Infine, aumenta la percentuale di donne che ritiene che non sarà mai raggiunto un equilibrio di genere nei ruoli direttivi (dal 16 al 23%), mentre si attesta al 68% la percentuale di dirigenti uomini (contro il 32% delle donne) che ritiene che l’equilibrio sarà raggiunto entro i prossimi 10 anni. In crescita anche la percentuale di dirigenti (sia uomini sia donne) che ritiene la promozione di più donne in posizione di leadership sia un impegno da assumersi, ma non una priorità (46% delle donne vs 36% del 2022; 60% degli uomini vs 49% dello scorso anno).

“Gli ultimi anni sono stati contrassegnati da importanti battute d’arresto sul fronte della parità di genere nel mondo del lavoro: dall’impatto della pandemia di COVID-19 alla crisi economica, passando per le tensioni geopolitiche. Viviamo un momento storico molto importante: il raggiungimento dell’uguaglianza di genere è tra gli obiettivi dell’Agenda 2030 ONU per lo Sviluppo Sostenibile nonché uno dei pilastri nei progetti del Piano Nazionale di Ripresa e Resilienza. Qualcosa si sta muovendo: dalla direttiva UE sulle quote di genere nei Cda delle quotate a quella sulla parità salariale, passando per la normativa italiana della certificazione di genere. Le aziende italiane devono farsi trovare pronte: la valorizzazione dei talenti femminili è una leva chiave per l’economia e la società più in generale, per stimolare l’innovazione e aumentare la resilienza. Ora più che mai è necessario agire in ecosistema e incoraggiare azioni concrete e coraggiose per sostenere e promuovere le donne nel mondo del lavoro” – prosegue Radoccia.

Laddove il dinamismo femminile non incontra il sostegno dell’impresa, infatti, il rischio è di perdere i talenti migliori.
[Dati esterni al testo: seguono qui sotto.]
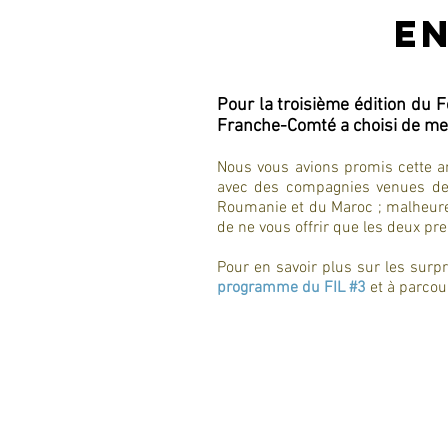
e
Pour la troisième édition du F
Franche-Comté a choisi de met
Nous vous avions promis cette a
avec des compagnies venues de 
Roumanie et du Maroc ; malheure
de ne vous offrir que les deux pr
Pour en savoir plus sur les surp
programme du FIL #3
et à parcour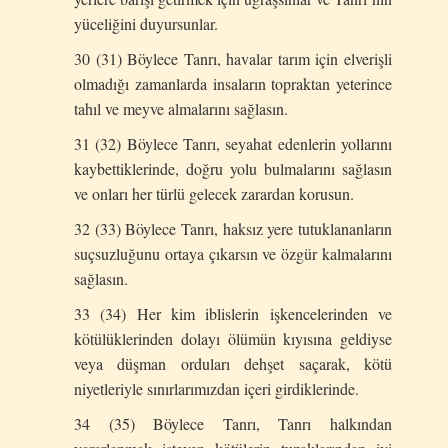
yüceliğini duyursunlar.
30 (31) Böylece Tanrı, havalar tarım için elverişli
olmadığı zamanlarda insaların topraktan yeterince
tahıl ve meyve almalarını sağlasın.
31 (32) Böylece Tanrı, seyahat edenlerin yollarını
kaybettiklerinde, doğru yolu bulmalarını sağlasın
ve onları her türlü gelecek zarardan korusun.
32 (33) Böylece Tanrı, haksız yere tutuklananların
suçsuzluğunu ortaya çıkarsın ve özgür kalmalarını
sağlasın.
33 (34) Her kim iblislerin işkencelerinden ve
kötülüklerinden dolayı ölümün kıyısına geldiyse
veya düşman orduları dehşet saçarak, kötü
niyetleriyle sınırlarımızdan içeri girdiklerinde.
34 (35) Böylece Tanrı, Tanrı halkından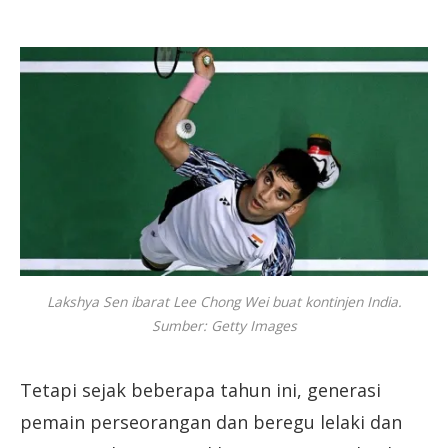
Lakshya Sen ibarat Lee Chong Wei buat kontinjen India.
Sumber: Getty Images
Tetapi sejak beberapa tahun ini, generasi
pemain perseorangan dan beregu lelaki dan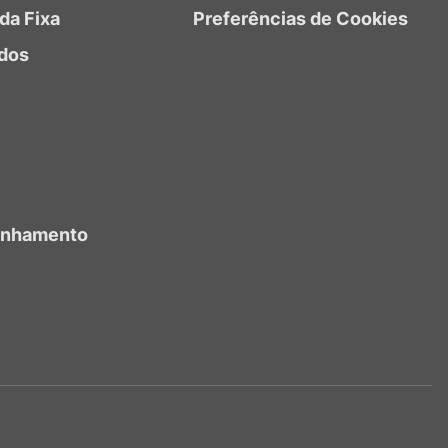
da Fixa
Preferências de Cookies
dos
anhamento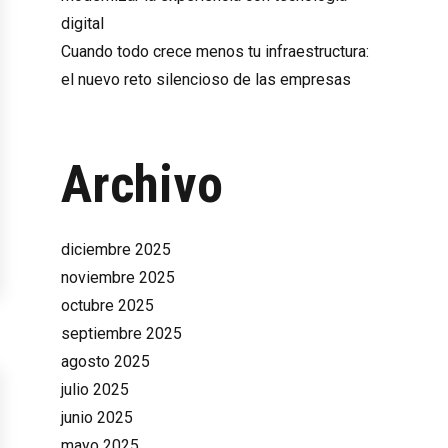
digital
Cuando todo crece menos tu infraestructura:
el nuevo reto silencioso de las empresas
Archivo
diciembre 2025
noviembre 2025
octubre 2025
septiembre 2025
agosto 2025
julio 2025
junio 2025
mayo 2025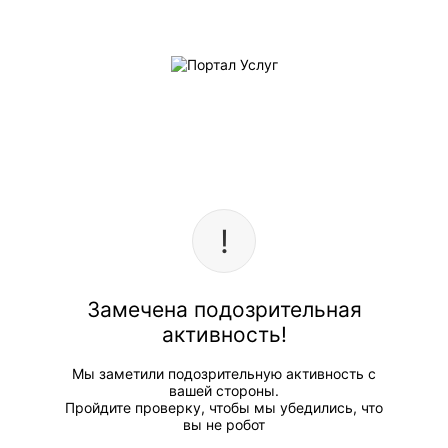
Замечена подозрительная
активность!
Мы заметили подозрительную активность с
вашей стороны.
Пройдите проверку, чтобы мы убедились, что
вы не робот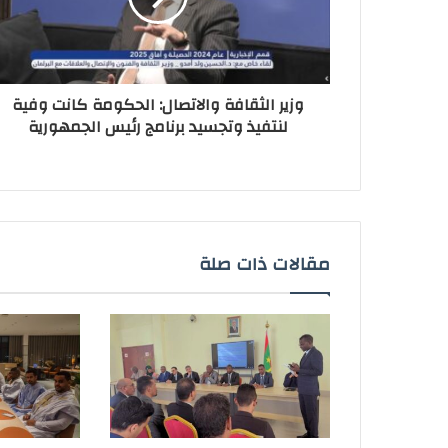
وزير الثقافة والاتصال: الحكومة كانت وفية
لنتفيذ وتجسيد برنامج رئيس الجمهورية
مقالات ذات صلة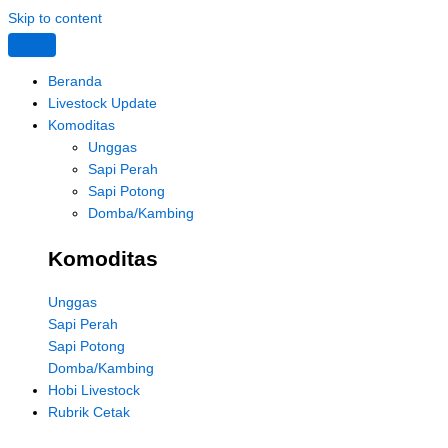
Skip to content
Beranda
Livestock Update
Komoditas
Unggas
Sapi Perah
Sapi Potong
Domba/Kambing
Komoditas
Unggas
Sapi Perah
Sapi Potong
Domba/Kambing
Hobi Livestock
Rubrik Cetak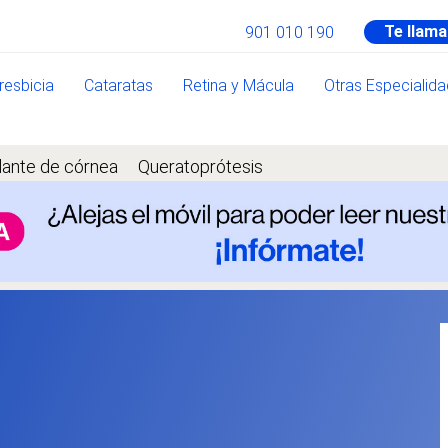
Te llam
901 010 190
resbicia
Cataratas
Retina y Mácula
Otras Especialid
lante de córnea
Queratoprótesis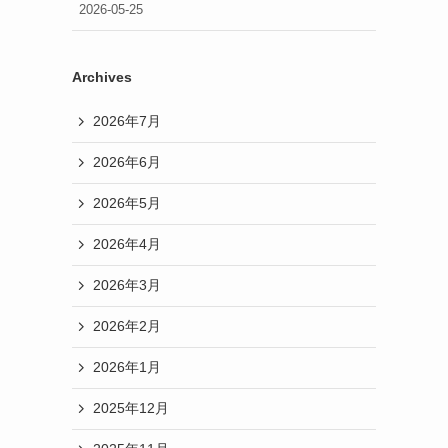
2026-05-25
Archives
2026年7月
2026年6月
2026年5月
2026年4月
2026年3月
2026年2月
2026年1月
2025年12月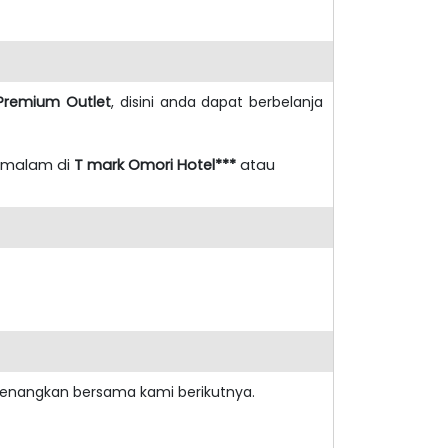
remium Outlet
, disini anda dapat berbelanja
ermalam di
T mark Omori Hotel***
atau
yenangkan bersama kami berikutnya.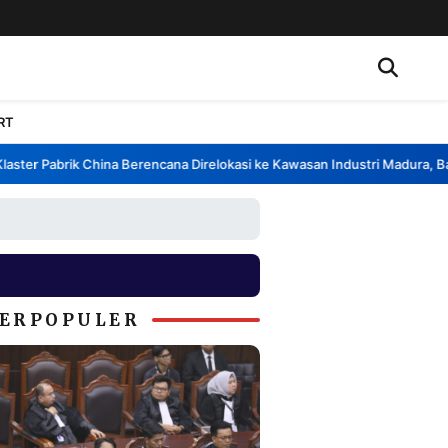
RT
er Pabrik China Berencana Direlokasi ke Kawasan Industri Madura, Bangk
ERPOPULER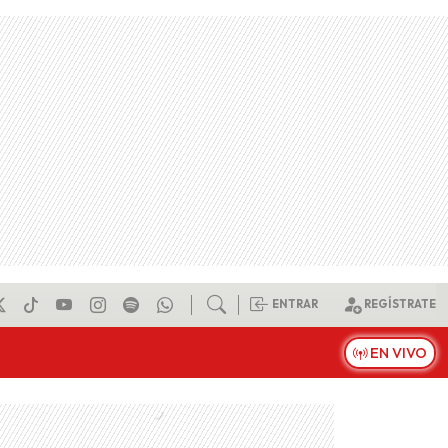
ENTRAR
REGÍSTRATE
EN VIVO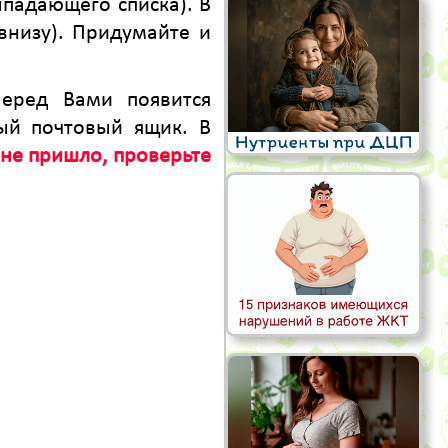
падающего списка). В
внизу). Придумайте и
Перед Вами появится
ый почтовый ящик. В
 не пришло, проверьте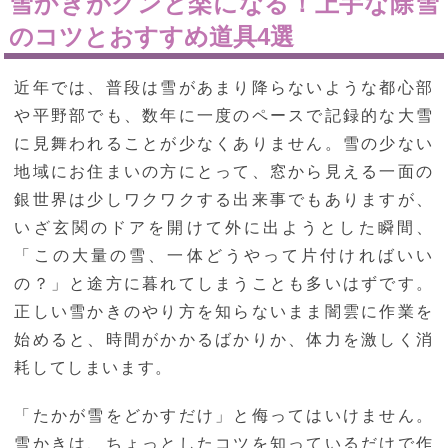
雪かきがグンと楽になる！上手な除雪
のコツとおすすめ道具4選
近年では、普段は雪があまり降らないような都心部
や平野部でも、数年に一度のペースで記録的な大雪
に見舞われることが少なくありません。雪の少ない
地域にお住まいの方にとって、窓から見える一面の
銀世界は少しワクワクする出来事でもありますが、
いざ玄関のドアを開けて外に出ようとした瞬間、
「この大量の雪、一体どうやって片付ければいい
の？」と途方に暮れてしまうことも多いはずです。
正しい雪かきのやり方を知らないまま闇雲に作業を
始めると、時間がかかるばかりか、体力を激しく消
耗してしまいます。
「たかが雪をどかすだけ」と侮ってはいけません。
雪かきは、ちょっとしたコツを知っているだけで作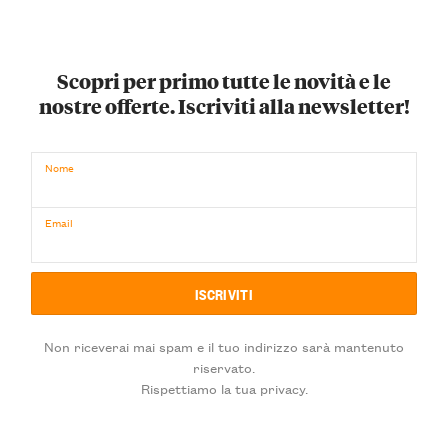
Scopri per primo tutte le novità e le
nostre offerte. Iscriviti alla newsletter!
Nome
Email
Non riceverai mai spam e il tuo indirizzo sarà mantenuto
riservato.
Rispettiamo la tua privacy.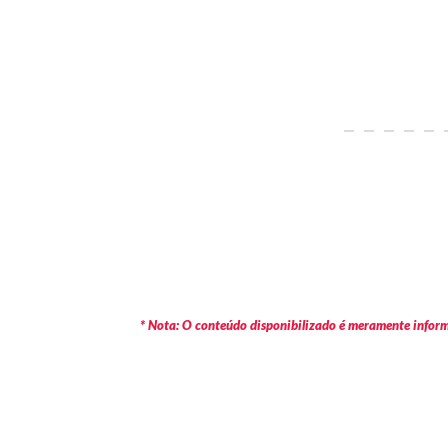
* Nota: O conteúdo disponibilizado é meramente informa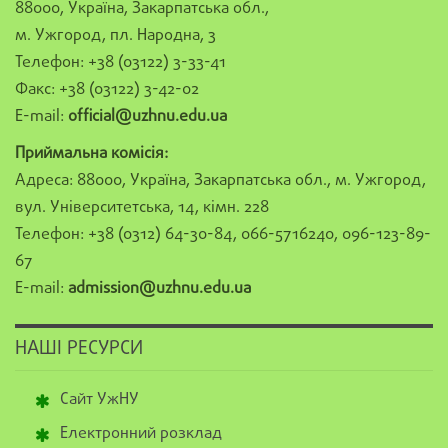
88000, Україна, Закарпатська обл.,
м. Ужгород, пл. Народна, 3
Телефон: +38 (03122) 3-33-41
Факс: +38 (03122) 3-42-02
E-mail:
official@uzhnu.edu.ua
Приймальна комісія:
Адреса: 88000, Україна, Закарпатська обл., м. Ужгород,
вул. Університетська, 14, кімн. 228
Телефон: +38 (0312) 64-30-84, 066-5716240, 096-123-89-
67
E-mail:
admission@uzhnu.edu.ua
НАШІ РЕСУРСИ
Сайт УжНУ
Електронний розклад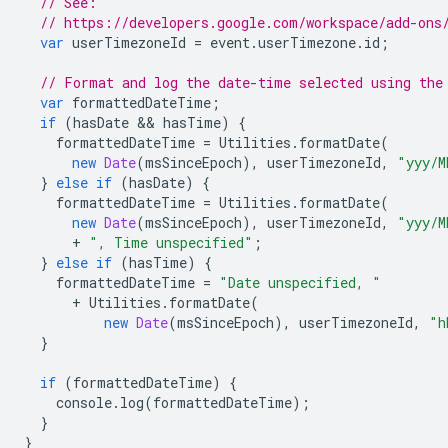
// See:
// https://developers.google.com/workspace/add-ons
var
userTimezoneId
=
event
.
userTimezone
.
id
;
// Format and log the date-time selected using the
var
formattedDateTime
;
if
(
hasDate
 && 
hasTime
)
{
formattedDateTime
=
Utilities
.
formatDate
(
new
Date
(
msSinceEpoch
),
userTimezoneId
,
"yyy/M
}
else
if
(
hasDate
)
{
formattedDateTime
=
Utilities
.
formatDate
(
new
Date
(
msSinceEpoch
),
userTimezoneId
,
"yyy/M
+
", Time unspecified"
;
}
else
if
(
hasTime
)
{
formattedDateTime
=
"Date unspecified, "
+
Utilities
.
formatDate
(
new
Date
(
msSinceEpoch
),
userTimezoneId
,
"h
}
if
(
formattedDateTime
)
{
console
.
log
(
formattedDateTime
);
}
}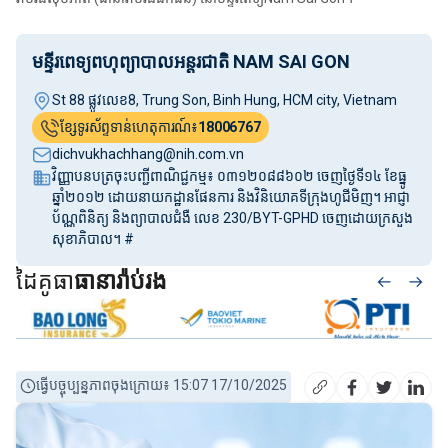
មន្ទីរពេទ្យពហុព្យាបាលអន្តរជាតិ NAM SAI GON
St 88 ផ្លូវលេខ8, Trung Son, Binh Hung, HCM city, Vietnam
ខ្សែទូរស័ព្ទទាន់ហេតុការណ៍៖
18006767
dichvukhachhang@nih.com.vn
វិញ្ញាបនបត្រចុះបញ្ជីពាណិជ្ជកម្ម៖ ០៣១២០៨៨៦០២ ចេញថ្ងៃទី១៤ ខែធ្នូ
ឆ្នាំ២០១២ ដោយនាយកដ្ឋានផែនការ និងវិនិយោគទីក្រុងហូជីមិញ។ អាជ្ញា
ប័ណ្ណពិនិត្យ និងព្យាបាលជំងឺ លេខ 230/BYT-GPHD ចេញដោយក្រសួង
សុខាភិបាល។ #
ដៃគូធា
ធានារ៉ាប់រង
ធ្វើបច្ចុប្បន្នភាពចុងក្រោយ៖ 15:07 17/10/2025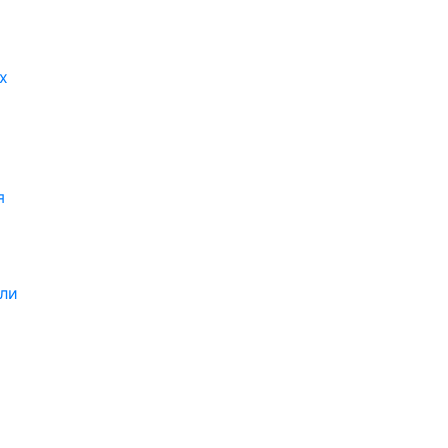
х
я
ли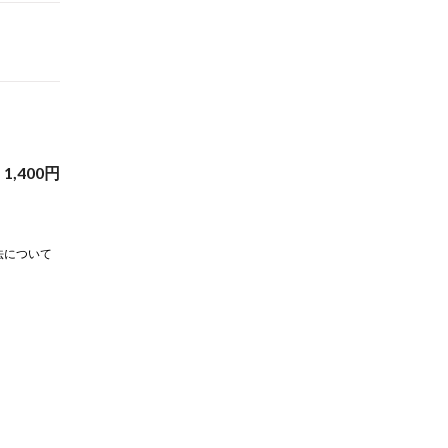
1,400
円
法について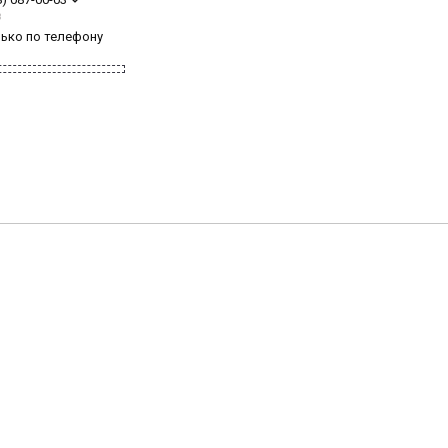
з
лько по телефону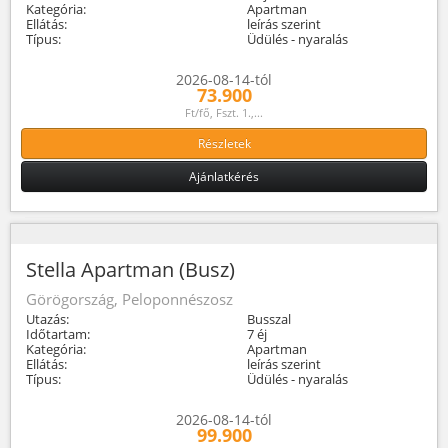
Kategória:
Apartman
Ellátás:
leírás szerint
Típus:
Üdülés - nyaralás
2026-08-14-tól
73.900
Ft/fő, Fszt. 1.,...
Részletek
Ajánlatkérés
Stella Apartman (Busz)
Görögország, Peloponnészosz
Utazás:
Busszal
Időtartam:
7 éj
Kategória:
Apartman
Ellátás:
leírás szerint
Típus:
Üdülés - nyaralás
2026-08-14-tól
99.900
In un contesto di grande fluidità del mercato del lavoro, due donne su tre dichiarano di voler cambiare lavoro nei prossimi tre anni e quasi una su due (soprattutto tra le dirigenti) sarebbe interessata ad avviare un’attività autonoma libero professionale o imprenditoriale. È opinione comune, infatti, che le donne abbiano oggi una marcia in più e che le imprese femminili siano un valore aggiunto sebbene – per tre intervistate su quattro – in Italia le difficoltà per una donna imprenditrice sono maggiori rispetto a quelle sperimentate da un imprenditore.

Alla ricerca di una nuova libertà

Di particolare rilievo anche il dato che mostra come oggi le donne fatichino a sentirsi libere all’interno del contesto lavorativo, con il 59% delle intervistate che trova che il modello organizzativo della propria azienda sia più un elemento di vincolo che di libertà. Il lavoro diventa così il contesto in cui una donna si sente meno libera, con una responsabilità forte dei superiori, considerati un sostanziale ostacolo alla libertà e alla realizzazione individuale da circa una lavoratrice su quattro.

[1] Rapporto Consob sulla Corporate Governance.